1. We shall call \(D\)-extensions of the operator \(S\) those self-adjoint extensions \(\widetilde S\) for which

\[ (\widetilde S f,f)=\iint_D \left(\left|\frac{\partial f}{\partial x}\right|^2+\left|\frac{\partial f}{\partial y}\right|^2\right)\,dx\,dy. \tag{14} \]

Note that the self-adjoint extension \(A_0\) of the operator \(S\), characterized by the boundary condition \(f|_\Gamma=0\), is a \(D\)-extension.

Theorem 4. The spectrum of any \(D\)-extension is discrete and

\[ \lambda_n(D) \sim \lambda_n(A_0) \qquad (n\to\infty). \]

1. An obvious generalization of the results obtained is possible for arbitrary domains \(D\) and elliptic differential operators.

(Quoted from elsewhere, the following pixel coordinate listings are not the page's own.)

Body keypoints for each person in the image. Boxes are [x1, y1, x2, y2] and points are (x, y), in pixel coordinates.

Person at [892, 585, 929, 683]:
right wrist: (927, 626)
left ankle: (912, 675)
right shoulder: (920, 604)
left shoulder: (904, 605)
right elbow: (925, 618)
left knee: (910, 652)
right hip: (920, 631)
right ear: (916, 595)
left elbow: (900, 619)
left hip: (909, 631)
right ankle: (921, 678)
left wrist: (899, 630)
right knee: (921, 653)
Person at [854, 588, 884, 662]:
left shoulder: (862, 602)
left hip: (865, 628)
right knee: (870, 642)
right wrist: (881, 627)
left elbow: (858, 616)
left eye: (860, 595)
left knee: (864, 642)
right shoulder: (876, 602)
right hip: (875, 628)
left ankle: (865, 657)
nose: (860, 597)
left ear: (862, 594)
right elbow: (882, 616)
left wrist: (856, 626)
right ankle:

In conclusion, the author considers it his pleasant duty to express gratitude to A. G. Kostyuchenko for posing the problem and to R. S. Ismagilov for valuable advice and discussion of the results obtained.

Received
13 XII 1968

CITED LITERATURE

1. M. I. Vishik, Tr. Mosk. matem. obshch., 1, 187 (1952).
2. M. Sh. Birman, Matem. sborn., 38, No. 4, 431 (1956).
3. I. Ts. Gokhberg, M. G. Krein, Introduction to the Theory of Linear Non-Self-Adjoint Operators in Hilbert Space, “Nauka,” 1965.